Clinician's Guide to the First 2000 Days
The first 2000 days, from preconception to when a child starts school presents a critical window to establish healthy behaviours in parents and children.
Health behaviours during the first 2000 days influence the risk of lifelong disease, making prevention vital to ensuring optimum health and wellbeing for both mother and baby.
Integrating prevention into clinical care requires sensitive and nuanced conversations that support parents, children and families to actively engage with their own health, and the healthcare system.
Listen to the Clinicians Guide to the First 2000 Days podcast series, to deepen your clinical knowledge, enhance your care, and better support your patients during this pivotal time.
Clinicians Guide to the First 2000 Days podcast series has been created by Health and Wellbeing Queensland for health professionals.

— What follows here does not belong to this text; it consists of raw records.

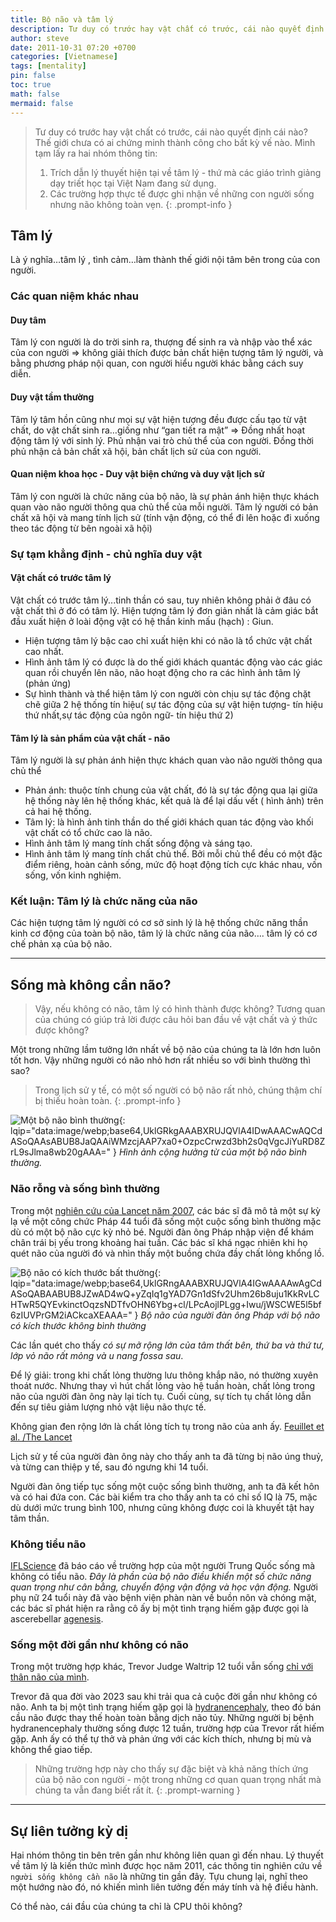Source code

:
 ```yaml
---
title: Bộ não và tâm lý
description: Tư duy có trước hay vật chất có trước, cái nào quyết định cái nào?
author: steve
date: 2011-10-31 07:20 +0700
categories: [Vietnamese]
tags: [mentality]
pin: false
toc: true
math: false
mermaid: false
---
```

> Tư duy có trước hay vật chất có trước, cái nào quyết định cái nào?
> Thế giới chưa có ai chứng minh thành công cho bất kỳ vế nào. 
> Mình tạm lấy ra hai nhóm thông tin:
> 1. Trích dẫn lý thuyết hiện tại về tâm lý - thứ mà các giáo trình giảng dạy triết học tại Việt Nam đang sử dụng.
> 2. Các trường hợp thực tế được ghi nhận về những con người sống nhưng não không toàn vẹn.
{: .prompt-info }

## Tâm lý
Là ý nghĩa…tâm lý , tình cảm…làm thành thế giới nội tâm bên trong của con người.

### Các quan niệm khác nhau
#### Duy tâm
Tâm lý con người là do trời sinh ra, thượng đế sinh ra và nhập vào thể xác của con người => không giải thích được bản chất hiện tượng tâm lý người, và bằng phương pháp nội quan, con người hiểu người khác bằng cách suy diễn.

#### Duy vật tầm thường
Tâm lý tâm hồn cũng như mọi sự vật hiện tượng đều được cấu tạo từ vật chất, do vật chất sinh ra…giống như “gan tiết ra mật” => Đồng nhất hoạt động tâm lý với sinh lý. Phủ nhận vai trò chủ thể của con người. Đồng thời phủ nhận cả bản chất xã hội, bản chất lịch sử của con người.

#### Quan niệm khoa học - Duy vật biện chứng và duy vật lịch sử
Tâm lý con người là chức năng của bộ não, là sự phản ánh hiện thực khách quan vào não người thông qua chủ thể của mỗi người. Tâm lý người có bản chất xã hội và mang tính lịch sử (tính vận động, có thể đi lên hoặc đi xuống theo tác động từ bên ngoài xã hội)

### Sự tạm khẳng định - chủ nghĩa duy vật
#### Vật chất có trước tâm lý
Vật chất có trước tâm lý...tinh thần có sau, tuy nhiên không phải ở đâu có vật chất thì ở đó có tâm lý. Hiện tượng tâm lý đơn giản nhất là cảm giác bắt đầu xuất hiện ở loài động vật có hệ thần kinh mấu (hạch) : Giun.
- Hiện tượng tâm lý bậc cao chỉ xuất hiện khi có não là tổ chức vật chất cao nhất.
- Hình ảnh tâm lý có được là do thế giới khách quantác động vào các giác quan rồi chuyển lên não, não hoạt động cho ra các hình ảnh tâm lý (phản ứng)
- Sự hình thành và thể hiện tâm lý con người còn chịu sự tác động chặt chẽ giữa 2 hệ thống tín hiệu( sự tác động của sự vật hiện tượng- tín hiệu thứ nhất,sự tác động của ngôn ngữ- tín hiệu thứ 2)

#### Tâm lý là sản phẩm của vật chất - não
Tâm lý người là sự phản ánh hiện thực khách quan vào não người thông qua chủ thể
- Phản ánh: thuộc tính chung của vật chất, đó là sự tác động qua lại giữa hệ thống này lên hệ thống khác, kết quả là để lại dấu vết ( hình ảnh) trên cả hai hệ thống.
- Tâm lý: là hình ảnh tinh thần do thế giới khách quan tác động vào khối vật chất có tổ chức cao là não.
- Hình ảnh tâm lý mang tính chất sống động và sáng tạo.
- Hình ảnh tâm lý mang tính chất chủ thể. Bởi mỗi chủ thể đều có một đặc điểm riêng, hoàn cảnh sống, mức độ hoạt động tích cực khác nhau, vốn sống, vốn kinh nghiệm.

### Kết luận: Tâm lý là chức năng của não
Các hiện tượng tâm lý người có cơ sở sinh lý là hệ thống chức năng thần kinh cơ động của toàn bộ não, tâm lý là chức năng của não…. tâm lý có cơ chế phản xạ của bộ não.

---
## Sống mà không cần não?

> Vậy, nếu không có não, tâm lý có hình thành được không? Tương quan của chúng có giúp trả lời được câu hỏi ban đầu về vật chất và ý thức được không?
 
Một trong những lầm tưởng lớn nhất về bộ não của chúng ta là lớn hơn luôn tốt hơn. Vậy những người có não nhỏ hơn rất nhiều so với bình thường thì sao?

>Trong lịch sử y tế, có một số người có bộ não rất nhỏ, chúng thậm chí bị thiếu hoàn toàn.
{: .prompt-info }

![Một bộ não bình thường](/assets/img/post/normal-brain.webp "Hình ảnh cộng hưởng từ của một bộ não bình thường"){: lqip="data:image/webp;base64,UklGRkgAAABXRUJQVlA4IDwAAACwAQCdASoQAAsABUB8JaQAAiWMzcjAAP7xa0+OzpcCrwzd3bh2s0qVgcJiYuRD8ZrL9sJlma8wb20gAAA=" }
_Hình ảnh cộng hưởng từ của một bộ não bình thường._

### Não rỗng và sống bình thường
Trong một [nghiên cứu của Lancet năm 2007](https://www.thelancet.com/journals/lancet/article/PIIS0140-6736(07)61127-1/abstract), các bác sĩ đã mô tả một sự kỳ lạ về một công chức Pháp 44 tuổi đã sống một cuộc sống bình thường mặc dù có một bộ não cực kỳ nhỏ bé. Người đàn ông Pháp nhập viện để khám chân trái bị yếu trong khoảng hai tuần. Các bác sĩ khá ngạc nhiên khi họ quét não của người đó và nhìn thấy một buồng chứa đầy chất lỏng khổng lồ.

![Bộ não có kích thước bất thường](/assets/img/post/extraordinary-brain.webp "Bộ não có kích thước bất thường"){: lqip="data:image/webp;base64,UklGRngAAABXRUJQVlA4IGwAAAAwAgCdASoQABAABUB8JZwAD4wQ+yZqIq1gYAD7Gn1dSfv2Uhm26b8uju1KkRvLCHTwR5QYEvkinctOqzsNDTfvOHN6Ybg+cl/LPcAojlPLgg+Iwu/jWSCWE5l5bf6zIUVPrGM2iACkcaXEAAA=" }
_Bộ não của người đàn ông Pháp với bộ não có kích thước không bình thường_

Các lần quét cho thấy *có sự mở rộng lớn của tâm thất bên, thứ ba và thứ tư, lớp vỏ não rất mỏng và u nang fossa sau*.

Để lý giải: trong khi chất lỏng thường lưu thông khắp não, nó thường xuyên thoát nước. Nhưng thay vì hút chất lỏng vào hệ tuần hoàn, chất lỏng trong não của người đàn ông này lại tích tụ. Cuối cùng, sự tích tụ chất lỏng dẫn đến sự tiêu giảm lượng nhỏ vật liệu não thực tế.

Không gian đen rộng lớn là chất lỏng tích tụ trong não của anh ấy. [Feuillet et al. /The Lancet](https://www.iflscience.com/brain/man-tiny-brain-lived-normal-life)

Lịch sử y tế của người đàn ông này cho thấy anh ta đã từng bị não úng thuỷ, và từng can thiệp y tế, sau đó ngưng khi 14 tuổi.

Người đàn ông tiếp tục sống một cuộc sống bình thường, anh ta đã kết hôn và có hai đứa con. Các bài kiểm tra cho thấy anh ta có chỉ số IQ là 75, mặc dù dưới mức trung bình 100, nhưng cũng không được coi là khuyết tật hay tâm thần.

### Không tiểu não
[IFLScience](https://www.iflscience.com/brain/24-year-old-woman-born-without-cerebellum-her-brain) đã báo cáo về trường hợp của một người Trung Quốc sống mà không có tiểu não. *Đây là phần của bộ não điều khiển một số chức năng quan trọng như cân bằng, chuyển động vận động và học vận động.* Người phụ nữ 24 tuổi này đã vào bệnh viện phàn nàn về buồn nôn và chóng mặt, các bác sĩ phát hiện ra rằng cô ấy bị một tình trạng hiếm gặp được gọi là ascerebellar [agenesis](https://rarediseases.org/rare-diseases/cerebellar-agenesis/).
### Sống một đời gần như không có não
Trong một trường hợp khác, Trevor Judge Waltrip 12 tuổi vẫn sống [chỉ với thân não của mình](https://www.huffingtonpost.co.uk/2014/08/31/boy-born-without-a-brain-_n_5743844.html).

Trevor đã qua đời vào 2023 sau khi trải qua cả cuộc đời gần như không có não. Anh ta bị một tình trạng hiếm gặp gọi là [hydranencephaly](https://www.ninds.nih.gov/disorders/hydranencephaly/hydranencephaly.htm), theo đó bán cầu não được thay thế hoàn toàn bằng dịch não tủy. Những người bị bệnh hydranencephaly thường sống được 12 tuần, trường hợp của Trevor rất hiếm gặp. Anh ấy có thể tự thở và phản ứng với các kích thích, nhưng bị mù và không thể giao tiếp.

> Những trường hợp này cho thấy sự đặc biệt và khả năng thích ứng của bộ não con người - một trong những cơ quan quan trọng nhất mà chúng ta vẫn đang biết rất ít.
{: .prompt-warning }

---
## Sự liên tưởng kỳ dị
Hai nhóm thông tin bên trên gần như không liên quan gì đến nhau. Lý thuyết về tâm lý là kiến thức mình được học năm 2011, các thông tin nghiên cứu về `người sống không cần não` là những tin gần đây.
Tựu chung lại, nghĩ theo một hướng nào đó, nó khiến mình liên tưởng đến máy tính và hệ điều hành.

Có thể nào, cái đầu của chúng ta chỉ là CPU thôi không?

Clinician's Guide to the First 2000 Days
Staying Strong: Physical health during pregnancy
The importance of physical wellbeing for expectant mothers is key to a healthy pregnancy. From managing weight gain, morning sickness and staying active to the specific challenges of conditions like Gestational Diabetes Mellitus (GDM), this episode provides practical advice on how to support women throughout this incredible period of their lives.
In this episode, Dr Sam Manger speaks to Dr Susan de Jersey and Kassia Beetham.
Dr Susan de Jersey is and Advanced Accredited Practicing Dietitian and Credentialled Diabetes Educator at the Royal Brisbane and Women’s Hospital, Manager in the Prevention Strategy Branch within The Department of Health in Queensland and has an academic appointment as an Associate Professor in the Centre for Health Services Research at the University of Queensland. Susan and her team focus on ensuring women have access to wholistic care that supports their current and future health during the reproductive years.
Dr Kassia Beetham is an Accredited Exercise Physiologist and the course coordinator for the Master of Clinical Exercise Physiology at ACU’s Brisbane Campus.
Kassia’s research focusses on the physiological changes that occur during pregnancy and how exercise can influence the mother and baby’s health. In particular, Kassia’s investigates the effects of higher intensity exercise on placental and foetal outcomes, the effect of resistance training on post-partum pelvic floor dysfunction, and the effects of higher intensity exercise in pregnant athletes.